When should my doctor prescribe antibiotics?
Antibiotics only help when an illness is caused by bacteria. Colds, flu, most sore throats, coughs, and bronchitis are caused by viruses not bacteria.
When someone is sick, the doctor should be the one to decide if antibiotics will be helpful. When someone does not feel well they want something to “cure” the illness. They may insist on an antibiotic prescription. But when the doctor recognizes the signs of the illness or the results of tests do not show a bacterial illness, the doctor should not prescribe antibiotics. Antibiotics will not cure an illness caused by a virus. They will not make you feel better. They do not keep others from getting sick. The doctor will give you instructions to treat the symptoms and make you feel better. He will also tell you when you need to come back or what changes to watch for.
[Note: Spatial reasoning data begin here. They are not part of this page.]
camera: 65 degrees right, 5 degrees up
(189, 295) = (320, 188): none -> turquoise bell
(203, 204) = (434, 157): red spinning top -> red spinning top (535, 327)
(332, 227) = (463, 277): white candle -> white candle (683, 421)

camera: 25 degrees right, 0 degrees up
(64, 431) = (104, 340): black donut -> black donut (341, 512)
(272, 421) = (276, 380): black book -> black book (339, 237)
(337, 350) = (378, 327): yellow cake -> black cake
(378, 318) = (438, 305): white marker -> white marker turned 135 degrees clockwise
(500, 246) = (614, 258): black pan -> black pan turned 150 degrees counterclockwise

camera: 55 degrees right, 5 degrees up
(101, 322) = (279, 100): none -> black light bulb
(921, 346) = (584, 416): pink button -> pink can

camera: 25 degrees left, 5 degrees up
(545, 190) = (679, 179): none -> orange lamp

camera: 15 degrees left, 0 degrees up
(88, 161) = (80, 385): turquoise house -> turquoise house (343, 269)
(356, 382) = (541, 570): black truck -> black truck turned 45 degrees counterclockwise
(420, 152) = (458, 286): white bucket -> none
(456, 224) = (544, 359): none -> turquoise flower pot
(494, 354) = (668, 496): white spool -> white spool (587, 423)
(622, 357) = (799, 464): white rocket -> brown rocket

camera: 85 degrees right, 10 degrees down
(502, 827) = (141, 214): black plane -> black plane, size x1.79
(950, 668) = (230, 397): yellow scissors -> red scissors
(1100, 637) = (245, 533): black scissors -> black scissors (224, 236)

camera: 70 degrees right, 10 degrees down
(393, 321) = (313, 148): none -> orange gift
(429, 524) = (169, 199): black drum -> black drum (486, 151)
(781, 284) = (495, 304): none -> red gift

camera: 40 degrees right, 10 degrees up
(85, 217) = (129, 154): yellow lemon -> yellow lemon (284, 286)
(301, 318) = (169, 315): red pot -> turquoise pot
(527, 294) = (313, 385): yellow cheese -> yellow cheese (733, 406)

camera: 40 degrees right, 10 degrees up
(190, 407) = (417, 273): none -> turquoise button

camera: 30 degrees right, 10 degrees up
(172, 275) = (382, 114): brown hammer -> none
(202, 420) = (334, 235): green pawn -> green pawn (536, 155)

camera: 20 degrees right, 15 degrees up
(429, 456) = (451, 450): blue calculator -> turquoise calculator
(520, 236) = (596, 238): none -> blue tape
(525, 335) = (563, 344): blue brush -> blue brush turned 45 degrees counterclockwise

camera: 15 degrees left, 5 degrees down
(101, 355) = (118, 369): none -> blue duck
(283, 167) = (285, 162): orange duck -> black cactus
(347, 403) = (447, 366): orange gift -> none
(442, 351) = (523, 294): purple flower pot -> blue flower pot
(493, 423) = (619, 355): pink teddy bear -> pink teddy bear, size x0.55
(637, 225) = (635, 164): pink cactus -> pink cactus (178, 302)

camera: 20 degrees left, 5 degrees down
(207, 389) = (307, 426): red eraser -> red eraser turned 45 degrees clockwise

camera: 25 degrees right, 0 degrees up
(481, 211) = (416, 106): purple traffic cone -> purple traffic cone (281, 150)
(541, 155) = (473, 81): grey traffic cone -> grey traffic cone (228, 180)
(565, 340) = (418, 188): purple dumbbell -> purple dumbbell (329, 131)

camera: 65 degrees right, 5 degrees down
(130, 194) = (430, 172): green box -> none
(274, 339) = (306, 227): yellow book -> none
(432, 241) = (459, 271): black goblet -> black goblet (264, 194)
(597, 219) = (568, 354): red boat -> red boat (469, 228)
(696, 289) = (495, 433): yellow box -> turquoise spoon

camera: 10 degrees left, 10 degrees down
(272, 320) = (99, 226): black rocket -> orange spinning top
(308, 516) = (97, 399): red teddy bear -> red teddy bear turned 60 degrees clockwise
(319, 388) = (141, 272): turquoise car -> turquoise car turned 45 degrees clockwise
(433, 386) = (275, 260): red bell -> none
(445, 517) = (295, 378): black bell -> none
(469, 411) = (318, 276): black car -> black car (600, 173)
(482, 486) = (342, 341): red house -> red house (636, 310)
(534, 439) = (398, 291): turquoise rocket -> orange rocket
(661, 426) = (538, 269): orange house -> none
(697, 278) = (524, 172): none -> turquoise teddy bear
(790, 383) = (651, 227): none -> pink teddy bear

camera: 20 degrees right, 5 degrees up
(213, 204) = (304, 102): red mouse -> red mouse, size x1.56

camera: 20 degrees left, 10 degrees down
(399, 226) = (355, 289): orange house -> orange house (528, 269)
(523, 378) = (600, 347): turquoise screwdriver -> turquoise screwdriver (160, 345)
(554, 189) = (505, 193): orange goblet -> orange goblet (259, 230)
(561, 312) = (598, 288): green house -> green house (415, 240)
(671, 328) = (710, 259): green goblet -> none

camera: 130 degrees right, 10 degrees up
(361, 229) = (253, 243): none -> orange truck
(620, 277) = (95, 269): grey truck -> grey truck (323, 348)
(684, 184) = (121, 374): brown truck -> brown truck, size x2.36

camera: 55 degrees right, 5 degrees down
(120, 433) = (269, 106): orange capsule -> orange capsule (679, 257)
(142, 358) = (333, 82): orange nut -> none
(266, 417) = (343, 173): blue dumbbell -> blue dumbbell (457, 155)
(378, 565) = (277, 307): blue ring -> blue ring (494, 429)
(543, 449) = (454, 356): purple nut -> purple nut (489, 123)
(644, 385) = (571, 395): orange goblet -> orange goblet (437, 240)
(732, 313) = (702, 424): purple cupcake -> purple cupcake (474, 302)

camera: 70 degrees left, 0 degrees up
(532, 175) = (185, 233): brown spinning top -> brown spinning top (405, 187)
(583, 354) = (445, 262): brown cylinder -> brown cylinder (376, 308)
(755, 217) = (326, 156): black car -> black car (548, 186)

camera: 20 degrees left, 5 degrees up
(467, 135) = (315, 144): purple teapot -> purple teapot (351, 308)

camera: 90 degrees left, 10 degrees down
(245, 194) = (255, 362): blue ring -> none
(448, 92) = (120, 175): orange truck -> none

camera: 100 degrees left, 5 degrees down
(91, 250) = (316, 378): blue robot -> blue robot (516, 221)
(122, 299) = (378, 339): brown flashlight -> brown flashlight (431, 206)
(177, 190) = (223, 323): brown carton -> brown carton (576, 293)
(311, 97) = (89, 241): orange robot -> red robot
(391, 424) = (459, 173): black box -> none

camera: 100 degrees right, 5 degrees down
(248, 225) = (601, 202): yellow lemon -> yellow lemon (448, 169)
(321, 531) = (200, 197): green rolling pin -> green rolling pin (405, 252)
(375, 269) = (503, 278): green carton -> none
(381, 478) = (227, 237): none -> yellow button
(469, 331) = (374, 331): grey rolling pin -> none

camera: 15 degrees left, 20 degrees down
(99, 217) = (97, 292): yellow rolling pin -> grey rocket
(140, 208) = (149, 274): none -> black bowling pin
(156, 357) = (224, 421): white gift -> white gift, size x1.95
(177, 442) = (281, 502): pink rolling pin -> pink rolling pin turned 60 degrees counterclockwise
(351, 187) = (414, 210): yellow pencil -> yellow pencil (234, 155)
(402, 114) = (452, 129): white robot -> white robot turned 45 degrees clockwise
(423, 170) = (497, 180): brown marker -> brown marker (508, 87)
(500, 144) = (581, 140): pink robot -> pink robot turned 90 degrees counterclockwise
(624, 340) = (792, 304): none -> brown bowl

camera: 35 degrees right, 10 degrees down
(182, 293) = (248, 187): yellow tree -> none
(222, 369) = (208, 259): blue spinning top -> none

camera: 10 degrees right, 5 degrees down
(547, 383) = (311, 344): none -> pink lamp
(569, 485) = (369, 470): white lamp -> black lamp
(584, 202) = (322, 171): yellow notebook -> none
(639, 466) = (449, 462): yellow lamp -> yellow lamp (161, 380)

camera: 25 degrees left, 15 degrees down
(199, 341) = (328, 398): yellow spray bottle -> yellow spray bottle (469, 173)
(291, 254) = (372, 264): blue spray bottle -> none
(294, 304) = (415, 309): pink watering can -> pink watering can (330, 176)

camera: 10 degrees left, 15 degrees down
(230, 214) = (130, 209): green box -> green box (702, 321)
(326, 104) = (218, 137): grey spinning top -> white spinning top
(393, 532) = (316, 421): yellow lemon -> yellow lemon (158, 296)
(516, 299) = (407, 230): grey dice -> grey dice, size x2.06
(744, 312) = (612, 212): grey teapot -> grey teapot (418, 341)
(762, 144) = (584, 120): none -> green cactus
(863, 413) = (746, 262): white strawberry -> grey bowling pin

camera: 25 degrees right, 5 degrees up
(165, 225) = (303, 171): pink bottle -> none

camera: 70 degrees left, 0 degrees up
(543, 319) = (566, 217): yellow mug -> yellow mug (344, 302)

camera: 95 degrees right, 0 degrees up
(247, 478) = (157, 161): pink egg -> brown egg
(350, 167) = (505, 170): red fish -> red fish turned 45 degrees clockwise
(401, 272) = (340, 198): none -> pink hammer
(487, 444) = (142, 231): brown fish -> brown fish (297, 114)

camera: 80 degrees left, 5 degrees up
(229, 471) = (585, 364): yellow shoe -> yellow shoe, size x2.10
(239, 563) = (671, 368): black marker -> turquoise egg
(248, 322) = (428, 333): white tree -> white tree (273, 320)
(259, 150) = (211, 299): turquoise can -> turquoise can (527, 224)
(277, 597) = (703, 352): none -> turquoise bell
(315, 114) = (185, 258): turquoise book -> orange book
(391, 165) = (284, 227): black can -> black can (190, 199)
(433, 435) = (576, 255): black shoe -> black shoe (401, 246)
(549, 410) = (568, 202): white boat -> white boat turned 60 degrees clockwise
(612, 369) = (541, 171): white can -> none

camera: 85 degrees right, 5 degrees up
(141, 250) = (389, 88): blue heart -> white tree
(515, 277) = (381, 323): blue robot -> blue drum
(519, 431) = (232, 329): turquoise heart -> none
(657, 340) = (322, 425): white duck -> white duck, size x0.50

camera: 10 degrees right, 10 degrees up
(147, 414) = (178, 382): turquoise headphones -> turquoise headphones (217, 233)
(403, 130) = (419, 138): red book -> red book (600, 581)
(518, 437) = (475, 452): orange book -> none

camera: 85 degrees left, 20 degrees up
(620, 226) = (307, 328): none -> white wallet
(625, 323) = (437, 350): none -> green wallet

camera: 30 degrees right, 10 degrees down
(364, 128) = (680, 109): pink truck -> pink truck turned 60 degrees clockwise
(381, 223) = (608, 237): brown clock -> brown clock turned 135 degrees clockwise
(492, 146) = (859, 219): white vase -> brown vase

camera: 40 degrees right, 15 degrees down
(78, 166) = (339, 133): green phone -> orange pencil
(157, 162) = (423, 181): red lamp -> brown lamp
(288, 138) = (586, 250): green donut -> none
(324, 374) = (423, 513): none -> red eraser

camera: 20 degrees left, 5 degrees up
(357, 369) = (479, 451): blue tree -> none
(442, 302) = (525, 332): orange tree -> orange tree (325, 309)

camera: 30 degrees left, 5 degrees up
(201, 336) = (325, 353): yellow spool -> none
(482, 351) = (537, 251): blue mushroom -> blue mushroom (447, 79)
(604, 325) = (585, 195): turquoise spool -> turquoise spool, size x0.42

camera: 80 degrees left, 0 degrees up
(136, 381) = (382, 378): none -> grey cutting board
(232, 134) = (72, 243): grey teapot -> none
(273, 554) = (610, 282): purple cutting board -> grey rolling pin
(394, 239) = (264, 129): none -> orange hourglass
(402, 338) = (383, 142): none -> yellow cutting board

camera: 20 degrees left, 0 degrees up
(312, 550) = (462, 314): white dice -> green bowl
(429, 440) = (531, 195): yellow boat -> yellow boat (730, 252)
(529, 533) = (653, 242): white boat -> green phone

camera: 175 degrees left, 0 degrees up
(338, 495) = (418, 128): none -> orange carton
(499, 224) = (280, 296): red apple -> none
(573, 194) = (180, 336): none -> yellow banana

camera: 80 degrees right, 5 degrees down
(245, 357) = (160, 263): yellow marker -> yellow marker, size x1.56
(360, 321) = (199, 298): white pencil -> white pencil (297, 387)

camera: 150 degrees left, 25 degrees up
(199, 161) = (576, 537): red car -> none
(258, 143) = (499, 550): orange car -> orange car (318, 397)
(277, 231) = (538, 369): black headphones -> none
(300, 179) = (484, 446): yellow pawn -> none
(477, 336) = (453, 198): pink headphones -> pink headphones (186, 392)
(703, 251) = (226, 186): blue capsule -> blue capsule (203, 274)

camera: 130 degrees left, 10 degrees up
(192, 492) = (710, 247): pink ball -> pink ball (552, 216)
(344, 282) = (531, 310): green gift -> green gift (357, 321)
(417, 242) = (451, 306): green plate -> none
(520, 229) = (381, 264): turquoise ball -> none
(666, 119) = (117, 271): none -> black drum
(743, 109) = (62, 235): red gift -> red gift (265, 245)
Many times bacteria are found in the body, but not in numbers to cause illness. Taking antibiotics when they are not needed can cause this bacteria to change and grow stronger. Weak bacteria may die, but strong bacteria will survive each time antibiotics are taken. This makes antibiotic resistant bacteria. These resistant bacteria survive and multiply - causing more harm. They can cause illness that lasts longer, cause you to go to the doctor more often, and require stronger and more expensive antibiotics. Some resistant bacteria can not be killed with antibiotics at all. These bacteria can cause serious problems and even death.